Мне удалось преодолеть и выстрадать все искусственно созданные препятствия для русских, выезжающих самостоятельно за границу из СССР по приглашению иностранных граждан. Существовавший тогда ещё «железный занавес» вдруг приподнялся для меня и, боясь, что он с железным звоном опустится вновь, я выскользнула из-под него и полетела…
***
Последующие 30 лет летала в Никарагуа ещё десять раз, и грамоту за неоднократное пересечение Атлантики мне торжественно вручили на борту «Аэрофлота».
Помню каждый свой полёт, это необузданное студенческое веселье в аэропорту. Группировались все по странам, я, конечно, с никарагуанскими студентами. Молодёжь из латиноамериканских стран училась в бывшем СССР, любезно принятая в наши международные ВУЗы.
Бывало, что студенты немного выпивали за встречу, а потом шкодничали беззлобно, как то возили друг друга на багажных тележках через весь аэропорт, или же прятали от милиции распочатую бутылочку вина в рядом стоящую сумку ничего не подозревавших серьёзных пассажиров, а потом опять забирали.
Ребята передавали небольшие посылки для родственников в обе стороны. Всё было просто и здорово!
Самолёт всегда вылетал в половине третьего ночи, делая две дозаправки по пути следования. Но где? Пассажиры заранее об этом не знали, уже в полёте объявляли о предстоящих посадках. Видимо, была в том какая-то хитрость на предмет угона самолёта. На каждую дозаправку уходил час или полтора времени, и в результате перелёт оказывался почти суточным.
В августе 1991 года произошёл путч у Белого дома в Москве, а мы на тот момент были уже в воздухе, успев вылететь из московского «Шереметьево». Те, кому предстояло лететь следующими рейсами, задержались в аэропорту на трое суток до восстановления порядка в стране.
О путче я узнала при дозаправке в Северной Ирландии, где по всем мониторам аэропорта транслировали нашу родную столицу, заезженную танками и затоптанную толпами обезумевших людей. На документальную съёмку военных лет это не походило, головоломка казалась неразрешимой. И только при посадке на Кубе наши стюардессы внесли относительную ясность произошедшего события.
В ту ночь случилось противостояние двух государственных структур. В результате трёхдневной борьбы, к власти пришло новое правительство России во главе с Б. Н. Ельциным. Эти события выпали из моей жизни. В стране меня тогда не было.
Каждый раз, улетая из Никарагуа, меня провожали и передавали весточки для студентов их родители, а также мои обретённые друзья. Они шумно толпились у стойки регистрации до самого вылета. Потом поднимались во второй этаж к стеклянной стене аэропорта, чтобы напоследок помахать выезжающему на взлётную полосу лайнеру.

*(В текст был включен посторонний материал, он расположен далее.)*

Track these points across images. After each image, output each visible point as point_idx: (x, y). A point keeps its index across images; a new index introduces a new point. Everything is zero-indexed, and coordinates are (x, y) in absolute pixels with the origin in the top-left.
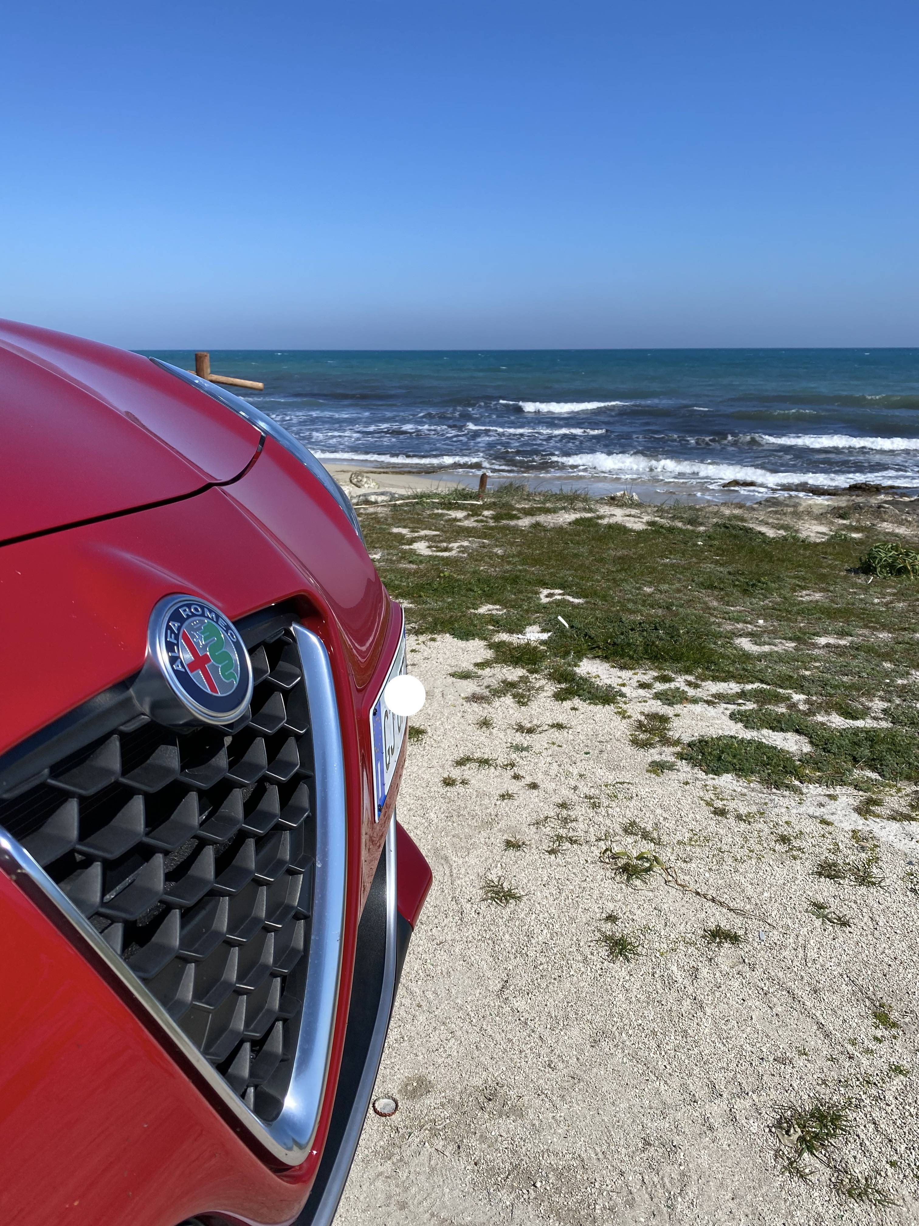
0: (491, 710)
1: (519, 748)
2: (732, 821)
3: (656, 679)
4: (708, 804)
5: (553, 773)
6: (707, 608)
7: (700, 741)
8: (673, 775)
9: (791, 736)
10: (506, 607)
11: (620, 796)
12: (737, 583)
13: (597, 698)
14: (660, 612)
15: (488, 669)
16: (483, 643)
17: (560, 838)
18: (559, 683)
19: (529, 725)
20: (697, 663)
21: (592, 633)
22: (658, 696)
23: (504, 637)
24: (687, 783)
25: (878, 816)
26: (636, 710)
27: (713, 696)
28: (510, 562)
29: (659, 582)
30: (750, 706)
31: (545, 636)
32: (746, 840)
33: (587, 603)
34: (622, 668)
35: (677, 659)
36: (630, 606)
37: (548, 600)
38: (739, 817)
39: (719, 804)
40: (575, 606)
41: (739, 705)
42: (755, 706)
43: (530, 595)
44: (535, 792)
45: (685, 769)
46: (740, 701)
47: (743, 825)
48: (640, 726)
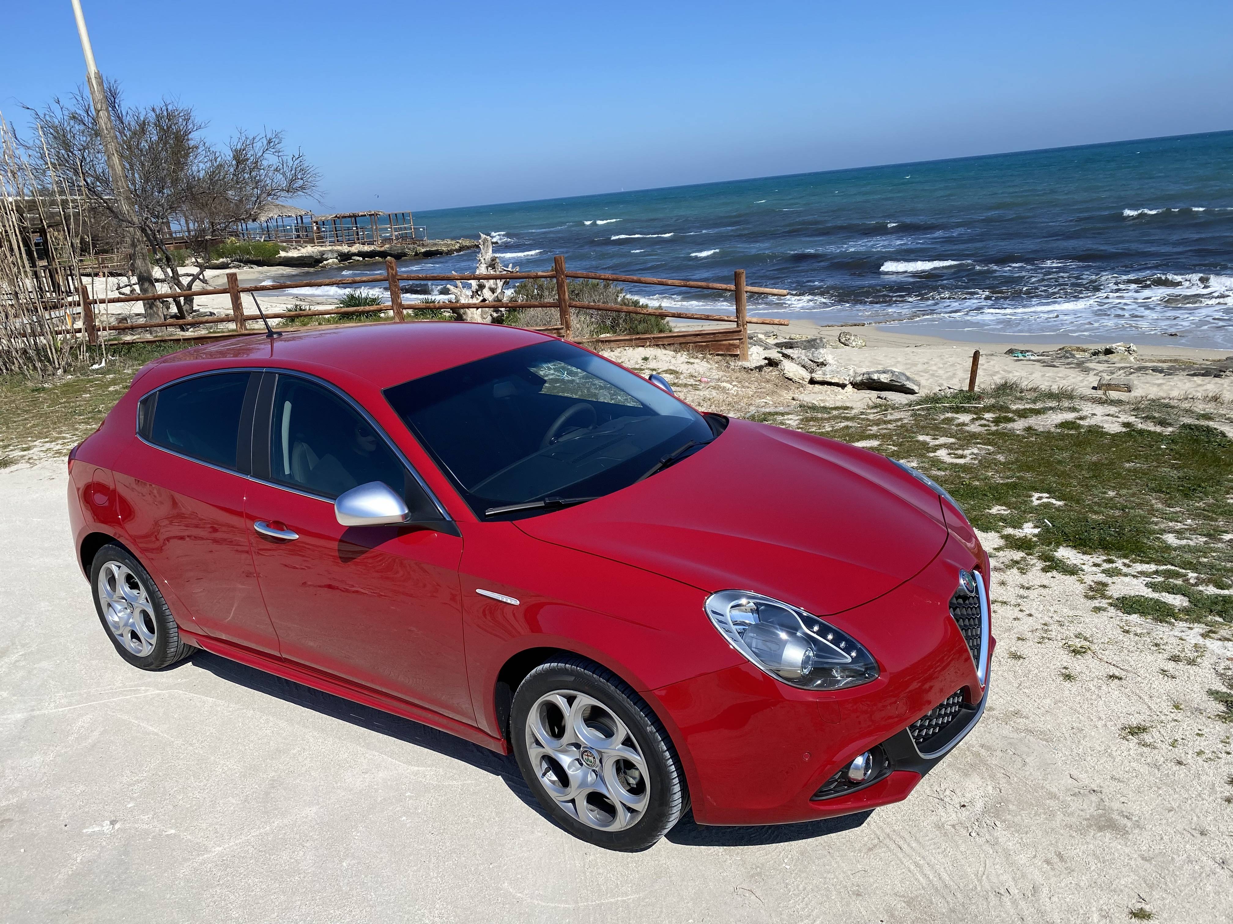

Однажды улетала из Манагуа, самолёт набирал высоту. В тот момент внизу, в огромном городе под нами, произошло землетрясение, и мы стали свидетелями жутких разрушений и паники, наблюдая за этим сверху. Позже узнала, что аэропорт бездействовал несколько дней. Были нарушены взлётные полосы. Тогда я снова улетела вовремя.
Мне очень нравилось летать.
Терпеливо ждала заоблачного рассвета, а о его наступлении оповещала всех пассажиров.
Прилипнув носами к иллюминаторам, мы наблюдали поистине космический восход солнца неземной красоты. Маленькая яркая точка на совершенно чёрном небосклоне начинала расти, меняя неоднократно свой цвет при полной черноте вокруг. И, как бы с трудом пробиваясь сквозь тьму, наступал рассвет.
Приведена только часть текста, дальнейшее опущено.